→ **JOB**: Which lines below contain the word "ดกาลหว"? Copy each one.
===== INFORMATION SHOWN
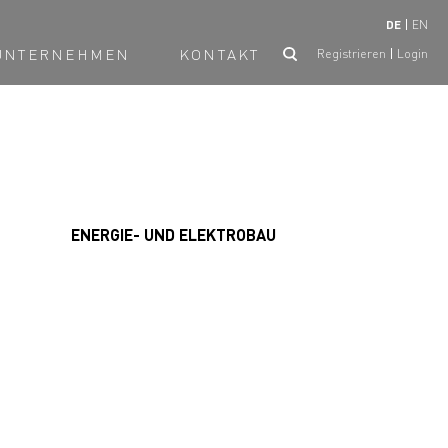
DE
EN
UNTERNEHMEN
KONTAKT
Registrieren
Login
ENERGIE- UND ELEKTROBAU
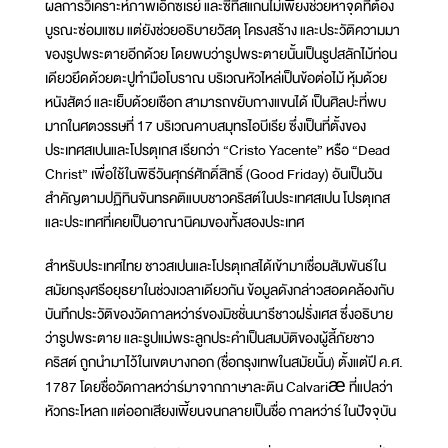
ผลการวิเคราะห์ภาพเอ็กซเรย์ และซีทีสแกนไม่เพียงช่วยหาจุดที่ต้อง
บูรณะซ่อมแซม แต่ยังช่วยอธิบายวัสดุ โครงสร้าง และประวัติความมา
ของรูปพระตายอีกด้วย โดยพบว่ารูปพระตายนั้นเป็นรูปสลักไม้ท่อน
เดียวยึดด้วยตะปูทำมือโบราณ บริเวณหัวไหล่เป็นข้อต่อไม้ หุ้มด้วย
หนังสัตว์ และเย็บด้วยเชือก สามารถขยับกางแขนได้ เป็นศิลปะที่พบ
มากในศตวรรษที่ 17 บริเวณคาบสมุทรไอบีเรีย ซึ่งเป็นที่ตั้งของ
ประเทศสเปนและโปรตุเกส เรียกว่า “Cristo Yacente” หรือ “Dead
Christ” เพื่อใช้ในพิธีวันศุกร์ศักดิ์สิทธิ์ (Good Friday) อันเป็นวัน
สำคัญตามปฏิทินจันทรคติแบบชาวคริสต์ในประเทศสเปน โปรตุเกส
และประเทศที่เคยเป็นอาณานิคมของทั้งสองประเทศ
สำหรับประเทศไทย ชาวสเปนและโปรตุเกสได้เข้ามาเชื่อมสัมพันธ์ใน
สมัยกรุงศรีอยุธยาในช่วงเวลาเดียวกัน ข้อมูลดังกล่าวสอดคล้องกับ
บันทึกประวัติของวัดกาลหว่าร์ของมิชชั่นนารีชาวฝรั่งเศส ซึ่งอธิบาย
ว่ารูปพระตาย และรูปแม่พระลูกประคำเป็นสมบัติของผู้ลี้ภัยชาว
คริสต์ ถูกนำมาไว้ในเขตบางกอก (ชื่อกรุงเทพในสมัยนั้น) ตั้งแต่ปี ค.ศ.
1787 โดยชื่อวัดกาลหว่าร์มาจากภาษาละติน Calvariæ ที่แปลว่า
หัวกระโหลก แต่ออกเสียงเพี้ยนจนกลายเป็นชื่อ กาลหว่าร์ ในปัจจุบัน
==========
→ **TASK RESPONSE**:
บันทึกประวัติของวัดกาลหว่าร์ของมิชชั่นนารีชาวฝรั่งเศส ซึ่งอธิบาย
1787 โดยชื่อวัดกาลหว่าร์มาจากภาษาละติน Calvariæ ที่แปลว่า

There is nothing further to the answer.